Exclusion des abandons de créances pour le calcul du rapport d’assujettissement à la taxe sur les salaires
Conseil d’Etat, 17/06/2024, n°474155
Le 17 juin 2024, le Conseil d’Etat a rendu un arrêt en matière de taxe sur les salaires dans lequel il a jugé que les abandons de créances dont a bénéficié une société ne doivent pas être pris en compte pour le calcul du rapport d’assujettissement à la taxe sur les salaires.
Pour rappel, la taxe sur les salaires prévue à l’article 231, 1 du Code général des impôts est une contribution assise sur le montant des salaires versés par une entreprise. La particularité de cette taxe est de ne s’appliquer qu’aux employeurs dont moins de 90 % du chiffre d’affaires a été soumis à la TVA au titre de l’année civile précédant celle du paiement des rémunérations. Ce ratio est appelé rapport d’assujettissement à la taxe sur les salaires.

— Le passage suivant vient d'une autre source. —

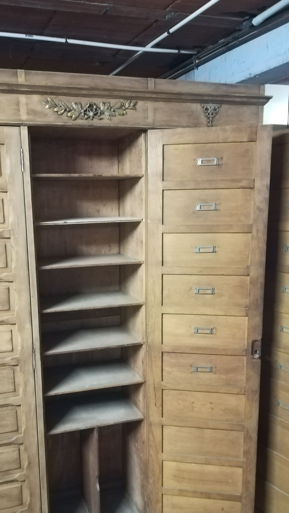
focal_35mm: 34
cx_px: 121
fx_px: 463
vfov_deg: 57.6
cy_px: 305
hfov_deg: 34.6
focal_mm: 3.83
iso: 1000
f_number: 2.2
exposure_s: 1/14.3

Le texte de l’article 231, 1 du Code ne donne pas de définition précise de la notion de chiffre d’affaires à retenir pour le calcul du rapport d’assujettissement à la taxe sur les salaires. Il précise toutefois que le chiffre d’affaires pris en compte au dénominateur s’entend du total des recettes et autres produits, y compris ceux correspondant à des opérations qui n’entrent pas dans le champ de la TVA. Les services fiscaux ont entendu faire une interprétation large de la notion de « recettes et autres produits », conformément d’ailleurs à leur doctrine publiée au BOFiP (BOI-TPS-TS-20-30 n°165, 30-3-2022).

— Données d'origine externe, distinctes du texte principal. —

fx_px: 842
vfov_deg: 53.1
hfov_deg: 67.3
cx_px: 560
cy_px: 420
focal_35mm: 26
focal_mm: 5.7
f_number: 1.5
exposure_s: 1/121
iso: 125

En l’espèce, une société avait bénéficié d’abandons de créances octroyés par sa société mère pour des montants de 70 millions d’euros en 2012 et 37 millions d’euros en 2013. Or, le chiffre d’affaires soumis à TVA de cette filiale s’élevait à 66 millions d’euros pour 2012 et 52 millions d’euros en 2013.
L’administration estimait que les abandons de créances devaient être pris en compte au dénominateur pour le calcul du rapport d’assujettissement à la taxe sur les salaires et donc que la filiale était redevable de cette taxe. La Cour administrative d’appel de Paris avait donné raison à l’administration.
Le Conseil d’Etat a cassé l’arrêt rendu par la Cour administrative d’appel de Paris en indiquant dans un considérant concis que « les abandons de créance ne constituent pas des recettes ou autres produits devant être inclus dans les chiffres d’affaires retenus pour l’assujettissement à la taxe sur les salaires ».
Les conclusions de la rapporteure publique plaidaient également en faveur de l’exclusion des abandons de créances pour le calcul du rapport d’assujettissement. Selon la rapporteure publique, des produits comptables aussi éloignés de la notion de chiffre d’affaires que des abandons de créances, qui, à l’instar des livraisons à soi-même, ne génèrent pas de flux financier, ne doivent pas être inclus dans le chiffre d’affaires au sens de la taxe sur les salaires.
Nous ne pouvons que saluer l’orthodoxie du Conseil d’Etat dont la décision permettra aux sociétés de continuer à bénéficier d’abandons de créances sans qu’une partie de l’intérêt de cette aide ne soit perdu en raison d’un surcout de taxe sur les salaires.